To Richard Eberhart
I open my notebook, write some words with a green pen, something enters my chest, and the stars begin to revolve and pick up alligator claws from under the ocean, whatever we have lived, in the sunlit shelves of the Dordogne, what we sang among the skeletons of Papua, the many times we died wounded under the tent of an animal's sniffing, and the grassy nights we ran in the moonlight for hours, returns, there is a "welling up of watery syllables," the anger barking in the cave, the luminous head of wheat, growls from under fur, none of it is lost. The old earth fragrance remains in the word "and," "the" with its lonely suffering.
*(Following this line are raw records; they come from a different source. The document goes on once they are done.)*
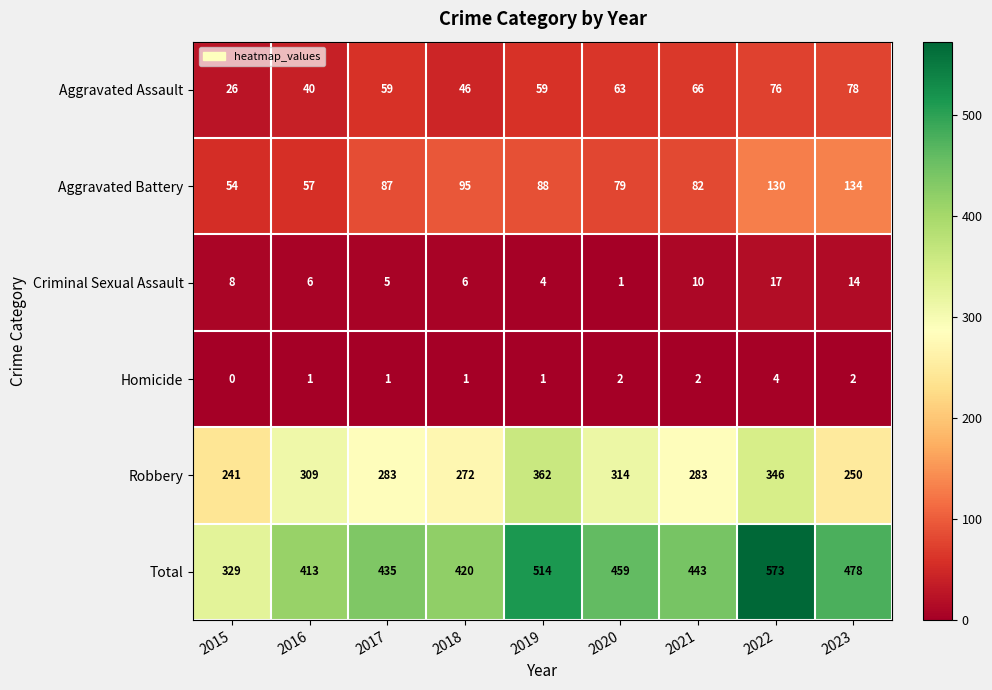

At which category is the sum across all series the highest?

2022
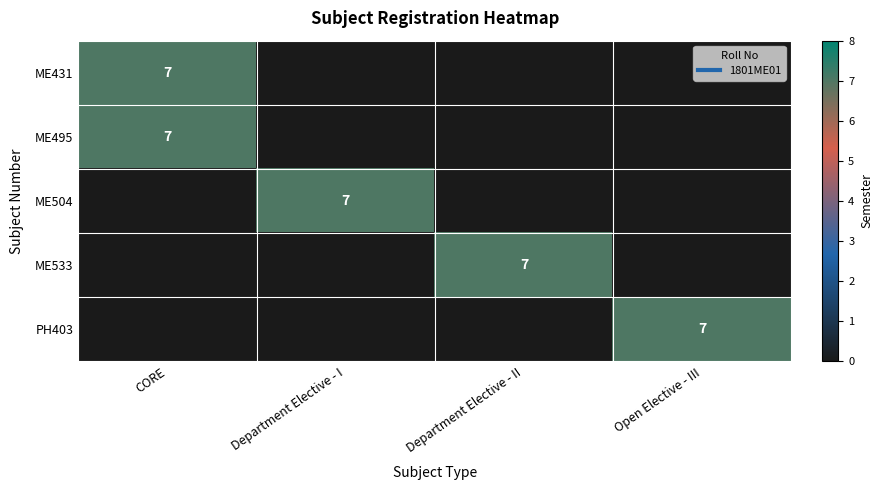

List the labels in order of PH403 value, largest first.

Open Elective - III, CORE, Department Elective - I, Department Elective - II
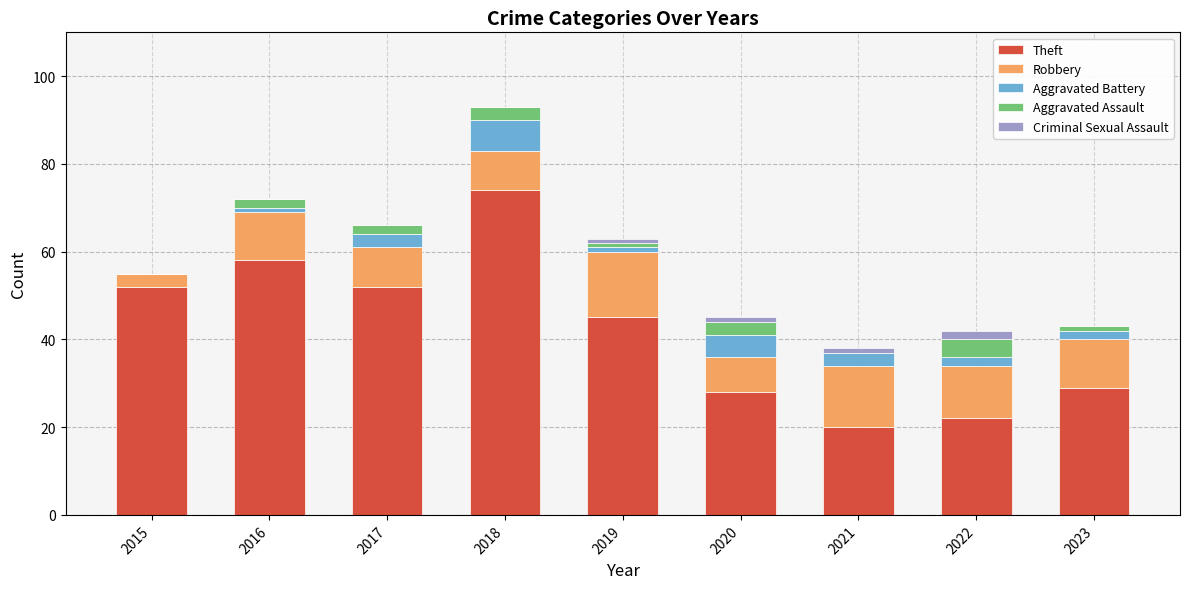

How many distinct data groups are displayed?

5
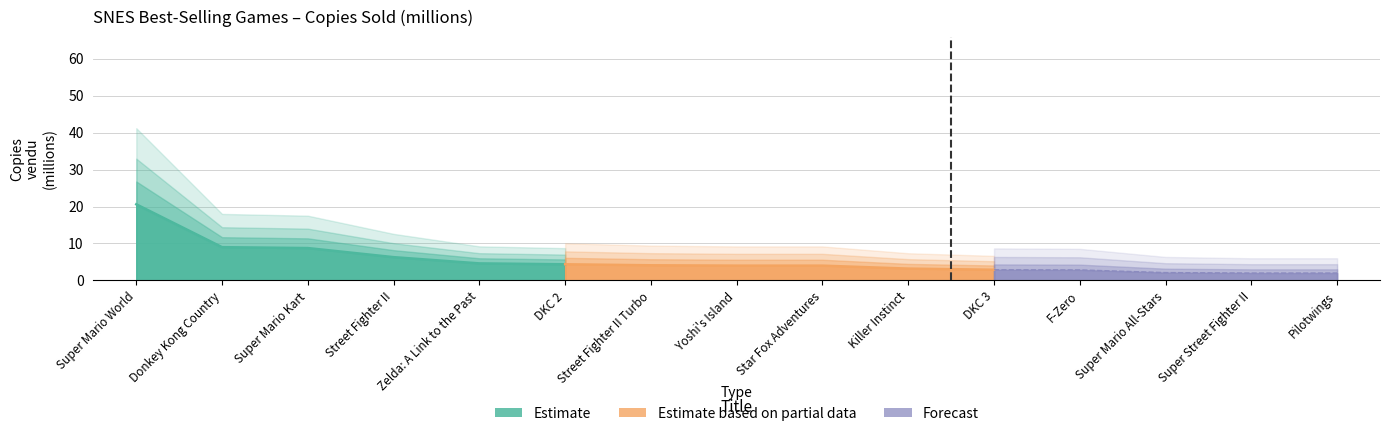

Reading left to right, extract all data points from this chart.

1990=20.6	1994=9.0	1992=8.8	1992=6.3	1991=4.6	1995=4.4	1993=4.1	2002=4.0	1995=4.0	1994=3.2	1996=2.9	1990=2.9	1993=2.1	1990=2.0	1993=2.0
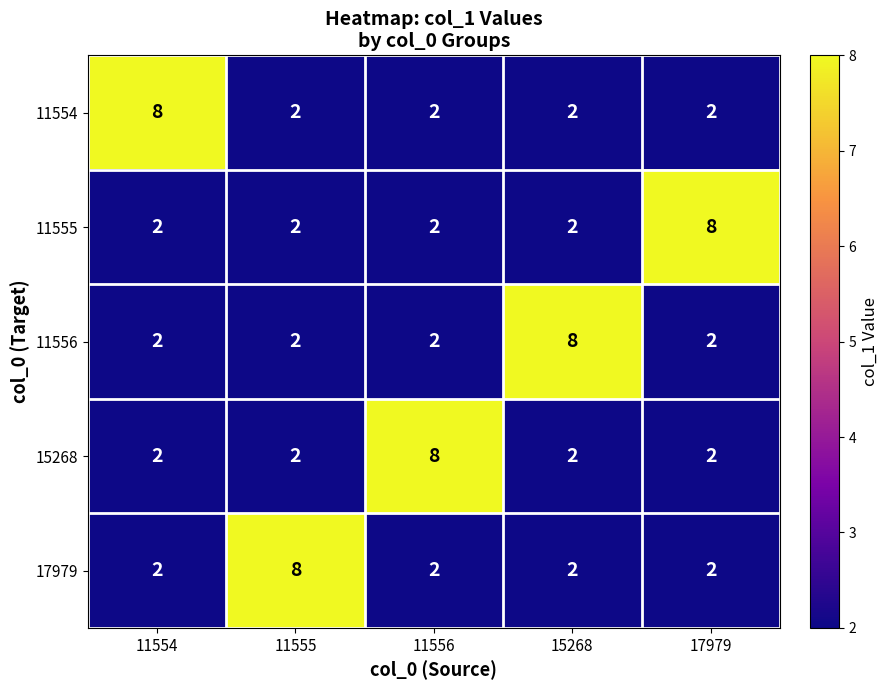

At how many categories does at least one series exceed 2?

5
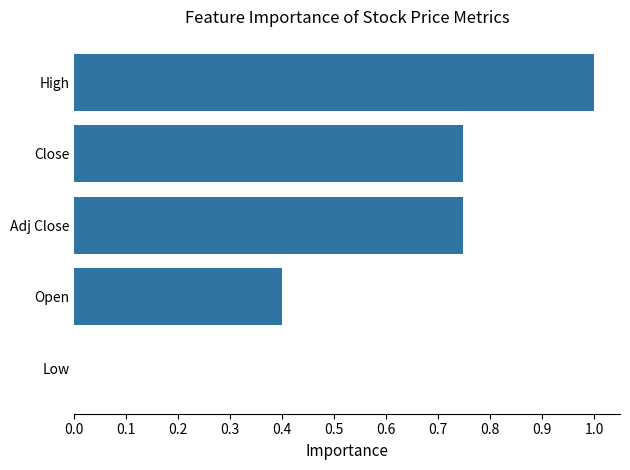

What is the greatest value displayed?

1.0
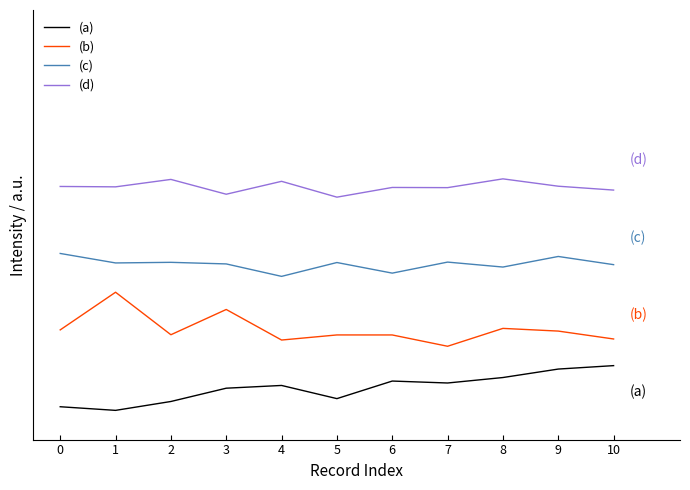

At which category is the sum across all series the highest?

9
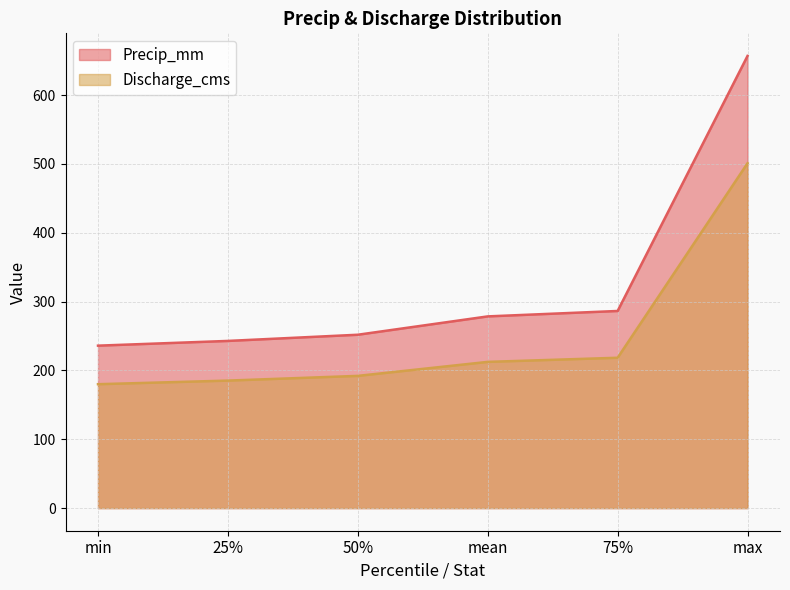

Reading right to left, extract all data points from this chart.

Precip_mm: max=656.9	75%=286.4	mean=278.5	50%=251.9	25%=242.9	min=236.0
Discharge_cms: max=501.0	75%=218.4	mean=212.4	50%=192.1	25%=185.3	min=180.0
We are bees then; language is the honey. The honey lies now in caves beneath us, and the energies of words carry what we do not. When a man or woman feeds a few words with private grief, the shames we knew before we could invent the wheel, words grow, an instant later we slip out into the farmyards where rabbits lie stretched out on the ground for buyers, then the stored energies come to our ears as music, we see the million hands with dusty palms turned up inside a verb. There are eternal vows held inside the word "Jericho."
Blessings then on the man who labors in his tiny room on his poem on lambs, and on the woman who separates the black seeds of loneliness from the brown seeds of solitude, as the afternoon light slants in, blessing on the dictionary maker, huddled among his bearded words, and the setter of songs, who sleeps at night inside his violin case.